Demetra approached possessively as soon as Ostara was out the door. "I talked to your doctor, Captain. They feel you can go home tomorrow, if you wish, as long as you keep up your physical therapy and report for daily check-ups until you've completely recovered. I believe they've got faith in your father's ability to keep you in line," she finished flippantly.
He was nonplused at the unexpected statement. "Oh!"
"I thought you'd be pleased...."
But I doubt you are! I haven't professed undying love yet.... Or maybe you expect me to come sweep you off your feet when I'm fully back on mine? It was an unkind thought, but he was nettled at her reaction to Starbuck's ... Starrie's presence. Good Lord, that's worse than remembering to call Zac "Ares"! We'll have to be careful. Someone could get the wrong idea if we spend too much time together.

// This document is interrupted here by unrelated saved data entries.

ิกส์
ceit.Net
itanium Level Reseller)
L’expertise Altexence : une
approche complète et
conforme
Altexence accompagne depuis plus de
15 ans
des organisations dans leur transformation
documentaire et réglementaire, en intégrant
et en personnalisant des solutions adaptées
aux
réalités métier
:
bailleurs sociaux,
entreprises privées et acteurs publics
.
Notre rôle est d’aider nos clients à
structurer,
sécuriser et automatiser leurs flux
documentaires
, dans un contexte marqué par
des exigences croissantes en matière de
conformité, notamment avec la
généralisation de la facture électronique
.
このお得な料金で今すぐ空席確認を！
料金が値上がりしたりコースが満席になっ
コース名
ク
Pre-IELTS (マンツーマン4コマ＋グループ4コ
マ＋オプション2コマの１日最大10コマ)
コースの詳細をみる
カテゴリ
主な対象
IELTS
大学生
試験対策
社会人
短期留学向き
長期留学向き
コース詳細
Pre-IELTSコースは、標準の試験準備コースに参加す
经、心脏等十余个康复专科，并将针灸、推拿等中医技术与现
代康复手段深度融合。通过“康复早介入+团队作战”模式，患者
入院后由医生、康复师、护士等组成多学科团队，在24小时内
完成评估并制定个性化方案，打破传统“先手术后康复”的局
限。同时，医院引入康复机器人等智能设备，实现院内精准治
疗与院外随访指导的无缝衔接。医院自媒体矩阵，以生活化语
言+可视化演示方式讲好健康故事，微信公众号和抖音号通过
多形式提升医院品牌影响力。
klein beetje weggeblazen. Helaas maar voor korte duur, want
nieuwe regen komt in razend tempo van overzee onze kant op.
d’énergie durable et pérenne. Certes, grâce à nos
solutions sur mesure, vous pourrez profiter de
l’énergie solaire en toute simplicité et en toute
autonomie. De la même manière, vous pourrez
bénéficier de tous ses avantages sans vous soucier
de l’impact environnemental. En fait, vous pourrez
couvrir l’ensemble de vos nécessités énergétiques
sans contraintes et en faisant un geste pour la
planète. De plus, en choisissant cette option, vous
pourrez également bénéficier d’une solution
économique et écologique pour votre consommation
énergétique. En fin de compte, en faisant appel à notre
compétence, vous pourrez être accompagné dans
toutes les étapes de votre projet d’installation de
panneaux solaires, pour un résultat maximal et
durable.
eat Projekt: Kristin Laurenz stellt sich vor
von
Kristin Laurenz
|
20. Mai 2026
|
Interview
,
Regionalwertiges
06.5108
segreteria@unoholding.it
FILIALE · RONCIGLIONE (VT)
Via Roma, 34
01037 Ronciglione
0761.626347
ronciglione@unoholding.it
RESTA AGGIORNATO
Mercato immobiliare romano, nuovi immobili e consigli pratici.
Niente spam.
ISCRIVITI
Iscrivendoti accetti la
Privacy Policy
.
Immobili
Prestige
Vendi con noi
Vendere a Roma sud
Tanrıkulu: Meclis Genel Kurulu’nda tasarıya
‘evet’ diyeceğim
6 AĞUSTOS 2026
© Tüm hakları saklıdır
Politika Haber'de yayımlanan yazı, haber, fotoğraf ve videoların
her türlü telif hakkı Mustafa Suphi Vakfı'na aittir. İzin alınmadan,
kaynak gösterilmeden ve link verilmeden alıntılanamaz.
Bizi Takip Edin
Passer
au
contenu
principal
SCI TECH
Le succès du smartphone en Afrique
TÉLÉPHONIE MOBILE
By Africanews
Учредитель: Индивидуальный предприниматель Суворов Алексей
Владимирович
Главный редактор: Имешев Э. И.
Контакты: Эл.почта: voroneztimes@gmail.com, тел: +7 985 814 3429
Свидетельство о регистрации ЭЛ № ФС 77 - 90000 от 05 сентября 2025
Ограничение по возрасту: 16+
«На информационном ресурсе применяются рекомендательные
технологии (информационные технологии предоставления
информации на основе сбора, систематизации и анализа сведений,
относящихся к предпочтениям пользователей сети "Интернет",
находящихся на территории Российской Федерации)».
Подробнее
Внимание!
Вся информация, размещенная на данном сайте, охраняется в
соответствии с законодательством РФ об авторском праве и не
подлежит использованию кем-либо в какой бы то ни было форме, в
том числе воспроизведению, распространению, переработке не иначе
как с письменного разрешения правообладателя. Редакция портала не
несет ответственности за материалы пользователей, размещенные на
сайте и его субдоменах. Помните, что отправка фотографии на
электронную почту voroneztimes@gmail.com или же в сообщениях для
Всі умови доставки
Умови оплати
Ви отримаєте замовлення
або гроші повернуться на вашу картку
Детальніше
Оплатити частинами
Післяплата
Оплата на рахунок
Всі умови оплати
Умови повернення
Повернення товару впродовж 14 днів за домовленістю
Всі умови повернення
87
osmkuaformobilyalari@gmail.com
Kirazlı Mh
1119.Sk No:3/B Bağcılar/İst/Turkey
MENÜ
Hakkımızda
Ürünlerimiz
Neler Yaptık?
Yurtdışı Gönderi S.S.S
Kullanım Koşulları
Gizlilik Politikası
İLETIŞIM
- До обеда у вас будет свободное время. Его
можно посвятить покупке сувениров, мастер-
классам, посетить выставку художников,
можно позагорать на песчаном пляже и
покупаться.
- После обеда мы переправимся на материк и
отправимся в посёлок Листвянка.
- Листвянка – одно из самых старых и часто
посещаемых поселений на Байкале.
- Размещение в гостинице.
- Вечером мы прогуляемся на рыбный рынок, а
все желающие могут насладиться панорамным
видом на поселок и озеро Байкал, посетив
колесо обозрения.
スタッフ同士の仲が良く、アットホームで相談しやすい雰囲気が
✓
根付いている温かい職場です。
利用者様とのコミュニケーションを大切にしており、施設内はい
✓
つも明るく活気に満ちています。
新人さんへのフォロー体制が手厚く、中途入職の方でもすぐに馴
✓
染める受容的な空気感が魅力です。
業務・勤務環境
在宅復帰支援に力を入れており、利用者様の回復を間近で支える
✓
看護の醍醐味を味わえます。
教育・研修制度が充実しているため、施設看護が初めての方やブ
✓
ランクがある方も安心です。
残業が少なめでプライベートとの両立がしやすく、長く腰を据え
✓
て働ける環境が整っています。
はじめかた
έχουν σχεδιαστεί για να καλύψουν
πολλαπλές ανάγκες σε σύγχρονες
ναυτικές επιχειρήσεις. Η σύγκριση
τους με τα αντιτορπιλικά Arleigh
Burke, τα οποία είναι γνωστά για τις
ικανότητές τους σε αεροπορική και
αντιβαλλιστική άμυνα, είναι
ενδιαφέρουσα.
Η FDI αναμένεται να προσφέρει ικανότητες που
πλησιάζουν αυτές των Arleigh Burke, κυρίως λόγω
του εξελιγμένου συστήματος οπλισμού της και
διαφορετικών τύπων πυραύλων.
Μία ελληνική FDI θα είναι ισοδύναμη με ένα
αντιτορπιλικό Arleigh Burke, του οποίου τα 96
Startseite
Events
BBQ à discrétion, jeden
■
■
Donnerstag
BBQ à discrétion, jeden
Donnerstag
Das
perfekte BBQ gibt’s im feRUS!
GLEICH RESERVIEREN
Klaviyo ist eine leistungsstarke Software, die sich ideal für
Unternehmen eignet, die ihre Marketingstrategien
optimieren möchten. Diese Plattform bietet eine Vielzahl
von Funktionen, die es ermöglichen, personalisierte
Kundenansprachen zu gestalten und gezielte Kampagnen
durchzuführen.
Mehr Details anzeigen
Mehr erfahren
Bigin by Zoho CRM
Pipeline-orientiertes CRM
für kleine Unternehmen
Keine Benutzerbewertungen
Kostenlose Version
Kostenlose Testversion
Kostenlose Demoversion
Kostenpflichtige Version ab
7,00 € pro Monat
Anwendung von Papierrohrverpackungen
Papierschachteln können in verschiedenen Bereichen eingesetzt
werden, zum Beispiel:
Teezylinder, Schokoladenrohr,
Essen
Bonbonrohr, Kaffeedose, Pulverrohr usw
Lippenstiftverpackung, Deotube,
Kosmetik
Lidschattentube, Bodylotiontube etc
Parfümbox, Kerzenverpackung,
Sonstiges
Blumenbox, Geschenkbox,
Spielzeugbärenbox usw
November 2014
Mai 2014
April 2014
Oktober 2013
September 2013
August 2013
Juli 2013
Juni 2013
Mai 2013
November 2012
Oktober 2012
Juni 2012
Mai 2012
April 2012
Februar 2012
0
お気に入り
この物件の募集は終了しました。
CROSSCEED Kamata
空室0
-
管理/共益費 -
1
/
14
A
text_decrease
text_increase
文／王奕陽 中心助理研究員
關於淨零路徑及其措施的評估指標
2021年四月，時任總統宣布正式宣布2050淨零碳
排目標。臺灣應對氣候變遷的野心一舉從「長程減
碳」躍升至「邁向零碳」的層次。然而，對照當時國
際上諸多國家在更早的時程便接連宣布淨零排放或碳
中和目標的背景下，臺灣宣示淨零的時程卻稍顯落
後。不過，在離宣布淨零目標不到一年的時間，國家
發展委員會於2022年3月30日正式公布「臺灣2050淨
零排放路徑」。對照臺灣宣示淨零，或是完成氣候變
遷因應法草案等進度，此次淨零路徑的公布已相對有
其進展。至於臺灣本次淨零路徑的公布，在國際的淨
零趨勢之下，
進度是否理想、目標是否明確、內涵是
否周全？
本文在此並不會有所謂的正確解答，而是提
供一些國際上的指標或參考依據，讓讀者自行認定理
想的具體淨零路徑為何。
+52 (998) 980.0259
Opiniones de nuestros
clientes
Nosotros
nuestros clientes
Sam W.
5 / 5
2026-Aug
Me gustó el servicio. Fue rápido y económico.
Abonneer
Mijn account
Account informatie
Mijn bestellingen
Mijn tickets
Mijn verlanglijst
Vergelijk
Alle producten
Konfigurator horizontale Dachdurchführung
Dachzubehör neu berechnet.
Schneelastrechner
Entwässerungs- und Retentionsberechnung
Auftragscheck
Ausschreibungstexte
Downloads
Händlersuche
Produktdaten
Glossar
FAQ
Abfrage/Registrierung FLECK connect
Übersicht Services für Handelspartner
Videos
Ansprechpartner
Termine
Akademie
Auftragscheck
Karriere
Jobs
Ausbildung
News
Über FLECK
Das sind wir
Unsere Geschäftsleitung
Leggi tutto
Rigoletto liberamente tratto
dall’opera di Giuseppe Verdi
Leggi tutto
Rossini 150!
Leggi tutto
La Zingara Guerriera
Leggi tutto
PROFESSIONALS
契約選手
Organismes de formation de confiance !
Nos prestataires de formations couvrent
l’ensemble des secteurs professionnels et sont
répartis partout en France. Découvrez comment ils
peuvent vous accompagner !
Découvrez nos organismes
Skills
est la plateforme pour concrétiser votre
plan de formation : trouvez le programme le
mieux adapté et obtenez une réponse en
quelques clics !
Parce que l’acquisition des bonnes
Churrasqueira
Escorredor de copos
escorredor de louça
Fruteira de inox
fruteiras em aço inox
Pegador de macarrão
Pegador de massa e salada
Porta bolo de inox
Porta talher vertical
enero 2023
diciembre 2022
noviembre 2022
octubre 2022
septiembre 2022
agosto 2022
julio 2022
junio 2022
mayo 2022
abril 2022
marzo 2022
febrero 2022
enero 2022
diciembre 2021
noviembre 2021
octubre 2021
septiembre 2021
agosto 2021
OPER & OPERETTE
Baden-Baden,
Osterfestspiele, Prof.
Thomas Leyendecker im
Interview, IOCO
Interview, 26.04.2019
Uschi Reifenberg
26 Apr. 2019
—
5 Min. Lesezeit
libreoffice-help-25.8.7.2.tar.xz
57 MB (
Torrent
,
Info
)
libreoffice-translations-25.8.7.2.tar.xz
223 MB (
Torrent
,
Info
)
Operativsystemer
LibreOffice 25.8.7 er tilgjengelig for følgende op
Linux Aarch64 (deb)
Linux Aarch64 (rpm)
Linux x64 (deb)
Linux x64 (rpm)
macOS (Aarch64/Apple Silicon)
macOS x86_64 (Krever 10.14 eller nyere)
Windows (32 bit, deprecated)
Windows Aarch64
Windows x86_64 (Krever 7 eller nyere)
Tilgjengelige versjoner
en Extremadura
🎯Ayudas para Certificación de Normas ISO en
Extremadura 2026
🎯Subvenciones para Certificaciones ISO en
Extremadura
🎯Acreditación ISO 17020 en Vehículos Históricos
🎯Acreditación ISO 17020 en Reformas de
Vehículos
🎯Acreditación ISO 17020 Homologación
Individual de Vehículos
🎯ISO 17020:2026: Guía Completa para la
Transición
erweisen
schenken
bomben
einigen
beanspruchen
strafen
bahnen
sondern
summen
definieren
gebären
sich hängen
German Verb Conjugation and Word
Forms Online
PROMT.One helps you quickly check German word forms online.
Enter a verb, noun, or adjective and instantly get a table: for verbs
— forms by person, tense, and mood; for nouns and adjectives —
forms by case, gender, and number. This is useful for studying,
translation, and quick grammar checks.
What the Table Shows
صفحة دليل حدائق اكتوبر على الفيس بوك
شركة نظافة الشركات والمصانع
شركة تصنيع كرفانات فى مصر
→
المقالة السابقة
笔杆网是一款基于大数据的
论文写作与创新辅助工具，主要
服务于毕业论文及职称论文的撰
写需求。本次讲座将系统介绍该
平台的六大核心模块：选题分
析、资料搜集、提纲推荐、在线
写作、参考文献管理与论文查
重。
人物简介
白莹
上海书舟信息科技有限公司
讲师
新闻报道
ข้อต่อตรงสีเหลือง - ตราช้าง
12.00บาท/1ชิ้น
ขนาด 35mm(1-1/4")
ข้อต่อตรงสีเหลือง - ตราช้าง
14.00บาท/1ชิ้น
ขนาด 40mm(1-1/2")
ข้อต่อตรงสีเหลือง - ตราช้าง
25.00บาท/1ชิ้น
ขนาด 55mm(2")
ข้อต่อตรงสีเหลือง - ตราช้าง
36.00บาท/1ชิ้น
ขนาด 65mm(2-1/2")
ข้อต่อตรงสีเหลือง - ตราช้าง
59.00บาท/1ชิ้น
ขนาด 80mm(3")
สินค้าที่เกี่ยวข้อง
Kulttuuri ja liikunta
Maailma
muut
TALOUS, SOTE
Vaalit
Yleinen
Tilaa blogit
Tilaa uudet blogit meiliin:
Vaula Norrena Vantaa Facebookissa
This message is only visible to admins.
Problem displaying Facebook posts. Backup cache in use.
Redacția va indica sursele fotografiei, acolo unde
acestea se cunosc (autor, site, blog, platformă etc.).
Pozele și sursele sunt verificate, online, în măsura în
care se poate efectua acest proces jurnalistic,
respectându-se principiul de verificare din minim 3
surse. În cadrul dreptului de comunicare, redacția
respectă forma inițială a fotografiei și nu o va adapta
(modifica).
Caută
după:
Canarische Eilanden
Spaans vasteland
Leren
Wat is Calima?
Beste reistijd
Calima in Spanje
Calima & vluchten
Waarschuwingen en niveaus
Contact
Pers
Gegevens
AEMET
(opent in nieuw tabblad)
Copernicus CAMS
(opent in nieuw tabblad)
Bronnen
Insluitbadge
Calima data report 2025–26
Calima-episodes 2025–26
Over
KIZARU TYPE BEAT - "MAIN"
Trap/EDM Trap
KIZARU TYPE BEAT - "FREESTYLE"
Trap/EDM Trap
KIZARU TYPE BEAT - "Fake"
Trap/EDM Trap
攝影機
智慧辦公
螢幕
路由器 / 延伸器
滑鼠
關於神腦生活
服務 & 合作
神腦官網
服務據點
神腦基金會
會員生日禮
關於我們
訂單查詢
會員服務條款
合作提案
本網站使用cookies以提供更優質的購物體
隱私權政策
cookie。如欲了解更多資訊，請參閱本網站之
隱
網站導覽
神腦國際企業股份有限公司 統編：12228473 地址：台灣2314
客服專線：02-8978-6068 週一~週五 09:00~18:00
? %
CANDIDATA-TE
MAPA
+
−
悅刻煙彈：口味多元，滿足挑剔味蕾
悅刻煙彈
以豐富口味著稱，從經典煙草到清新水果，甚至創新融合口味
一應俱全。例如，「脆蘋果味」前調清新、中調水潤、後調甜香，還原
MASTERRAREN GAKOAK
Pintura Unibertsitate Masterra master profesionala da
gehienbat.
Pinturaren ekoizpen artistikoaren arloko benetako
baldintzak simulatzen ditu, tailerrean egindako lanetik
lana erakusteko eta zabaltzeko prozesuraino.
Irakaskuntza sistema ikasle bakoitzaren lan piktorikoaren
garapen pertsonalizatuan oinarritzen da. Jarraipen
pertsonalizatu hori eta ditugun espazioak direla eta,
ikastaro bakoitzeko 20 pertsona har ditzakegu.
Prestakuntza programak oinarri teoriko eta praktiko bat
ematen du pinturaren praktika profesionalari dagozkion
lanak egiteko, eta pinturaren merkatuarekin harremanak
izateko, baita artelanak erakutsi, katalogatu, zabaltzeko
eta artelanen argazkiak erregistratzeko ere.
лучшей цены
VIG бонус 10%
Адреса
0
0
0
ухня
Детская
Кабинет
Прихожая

Or could we use that to our benefit...?
Demetra still watched him. He forced a pleased smile. "I'm thrilled to be going home, Demetra. Could you contact my family for me? I'd like to make the arrangements...."
"I could do that. I could arrange for home nursing, too, if it seems likely you'll need a companion for a while...."
No! I've got too much to do for you to be following me!
"I'll talk to my family. In the meantime, could you check the condition and prognosis of Lieutenant Ostara, please? And find out if there're any other crewmen from the Galactus here, too, if you could," he added hastily. Irritate her now, and she could be an obstacle in communicating with Starbuck ... Starrie.
Starbuck. Starrie. If this is a dream, I think I've cracked. Maybe I'll ask Salik about therapy when I get back. If I get back.... Unless this is real. I have to live like it's real.
We have to be careful. Can't afford any mistakes on this one. I've got to talk to Ortega again. Never thought I'd say that without a reprimand in mind. Depending on his friendship to get me through is so foreign to me that I have to laugh. I wonder what our Ortega would say, if he had any way of knowing. Probably smirk! Shouldn't think of him, I guess. It might prejudice what I do here and now, and I can't blame past enmity on this warrior.
This Starbuck! Lords, I've got to contact him! If Ortega's as he seems, could Starbuck actually...?
He shied from the thought. He couldn't possibly imagine his friend as a negligent killer, and even less as a traitor.